Le 10 janvier 1920, au lendemain de la Première Guerre mondiale, 42 nations se regroupèrent au sein de la Société des Nations (SdN). La création de ce premier parlement mondial supranational siégeant à Genève avait été décidée en 1919 par les puissances victorieuses et faisait partie intégrante du traité de Versailles. Pensée comme une organisation de solidarité, la SdN devait jouer un rôle d’intermédiaire dans les conflits internationaux et assurer une paix durable dans le monde. Ses statuts prévoyaient l’obligation pour les États membres d’envoyer une aide militaire directe et immédiate à tout membre attaqué. La Suisse comptait parmi les États membres fondateurs européens, aux côtés de la France, de l’Italie et du Royaume-Uni. L’adhésion de l’Allemagne n’eut lieu qu’en 1926.

L’Éthiopie, membre fondateur

L’Éthiopie, qui rejoignit la Société des Nations en 1923, est également considérée comme un membre fondateur. L’initiative de son adhésion est à attribuer au ras (duc) Tafari Makonnen, un neveu de l’impératrice en fonction Zewditou proclamé prince héritier d’Éthiopie en 1916. Alors que l’impératrice se tenait à l’écart de la politique quotidienne, Makonnen fut nommé régent plénipotentiaire pour l’administration du pays. Parallèlement, il fit preuve de beaucoup d’agilité et de clairvoyance en matière d’affaires étrangères. Il œuvra notamment en faveur du rapprochement avec les puissances occidentales, alors qu’en ce début du 20e siècle, l’Empire d’Éthiopie, indépendant depuis 3000 ans, était toujours plus isolé dans le contexte du «partage de l’Afrique». L’Éthiopie était en état d’alerte depuis l’arrivée au pouvoir du dictateur italien Benito Mussolini en 1922. Makonnen, devenu négus (roi) en 1928 et couronné neguse negest (roi des rois) en 1930, s’était fixé pour objectif de sauvegarder l’indépendance du pays et de lutter contre la menace de la colonisation.

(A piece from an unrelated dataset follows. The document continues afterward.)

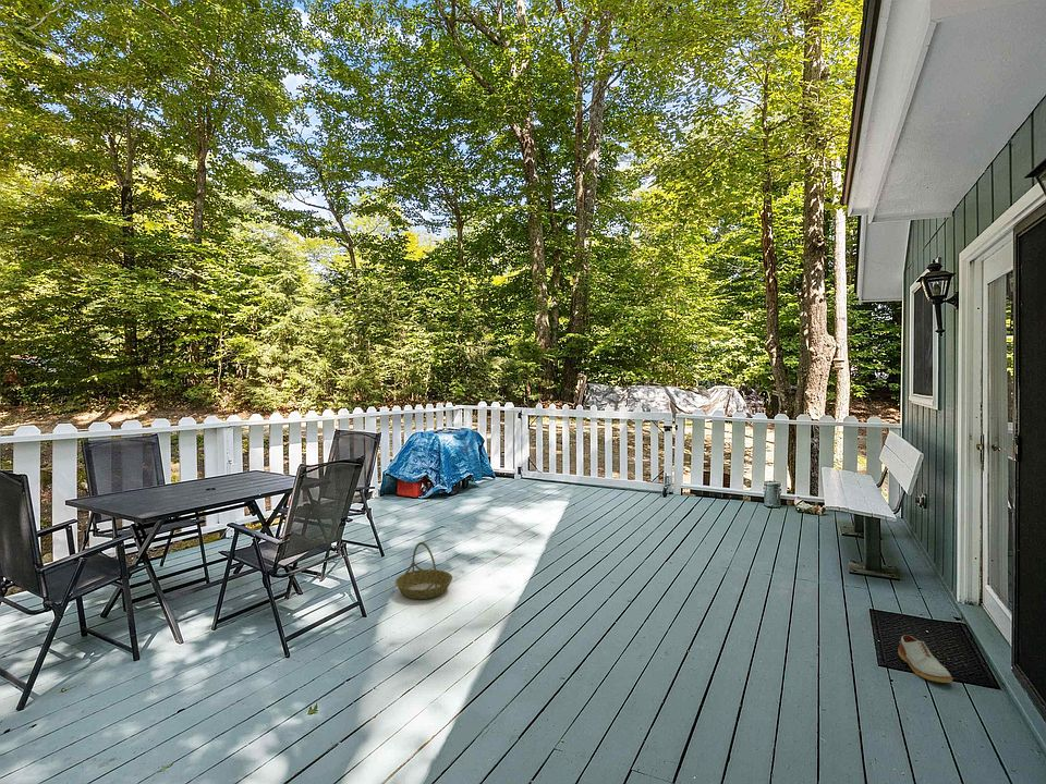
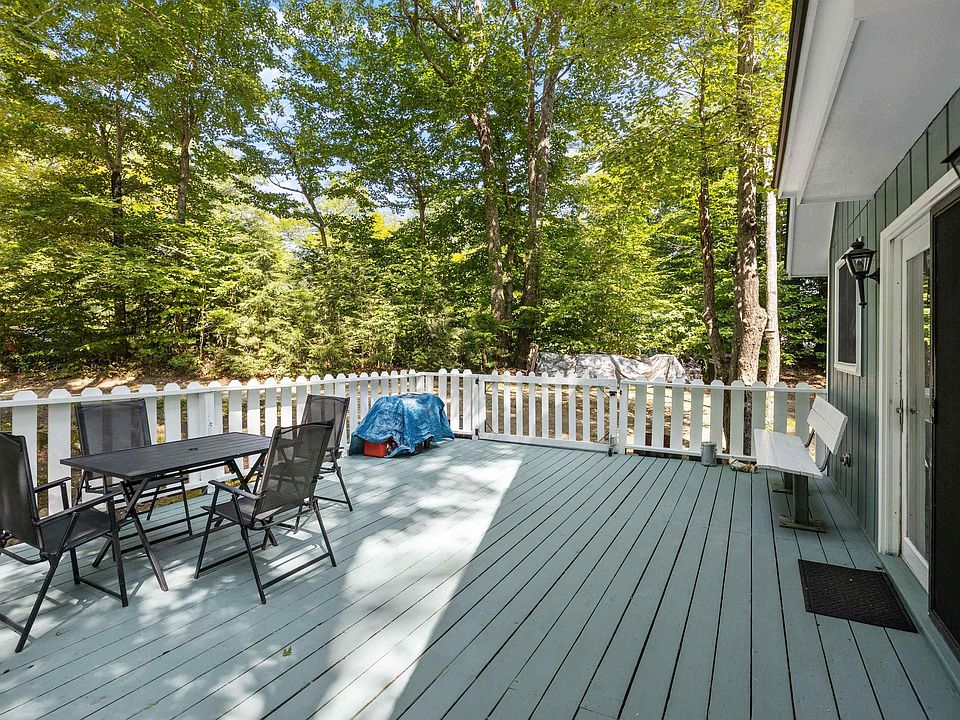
- shoe [897,634,953,684]
- basket [394,541,453,600]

L’Empereur Haïlé Selassié Ier, «roi des rois», le jour de son couronnement en 1930. Son nom de règne signifie «puissance de la trinité» en amharique.
L’Empereur Haïlé Selassié Ier, «roi des rois», le jour de son couronnement en 1930. Son nom de règne signifie «puissance de la trinité» en amharique. gallica / Bibliothèque nationale de France
Son couronnement à Addis-Abeba réunit des hôtes de haut vol et des représentants des gouvernements de toute l’Europe, dont le nouveau dirigeant éthiopien s’entourait délibérément. Par leur présence, il affichait non seulement aux yeux du monde le prestige dont il jouissait également en dehors de l’Afrique, mais manifestait aussi le positionnement de l’Éthiopie comme un État à part entière vis-à-vis des autres membres de la Société des Nations. La presse internationale relaya l’événement en détail. Ainsi, en 1930, l’Éthiopie asseyait une présence géopolitique inédite sur la scène mondiale.
Reportage télévisé sur le couronnement de l’empereur Haïlé Sélassié en novembre 1930. YouTube
Benito Mussolini ne se laissa toutefois pas intimider. De son point de vue, cet État d’Afrique de l’Est convenait parfaitement à la concrétisation de ses ambitions impérialistes. D’une part, l’Éthiopie – aux côtés du Liberia, alors sous la protection et l’influence des États-Unis – était le seul pays d’Afrique non colonisé et donc «libre». D’autre part, l’Italie, qui occupait déjà le littoral est-africain, à savoir l’Érythrée (colonisée en 1890) et certaines parties du Somaliland, disposait d’une base de déploiement idéalement située.
Il rêvait de faire revivre l’Empire romain: photo de Mussolini prise entre 1937 et 1940.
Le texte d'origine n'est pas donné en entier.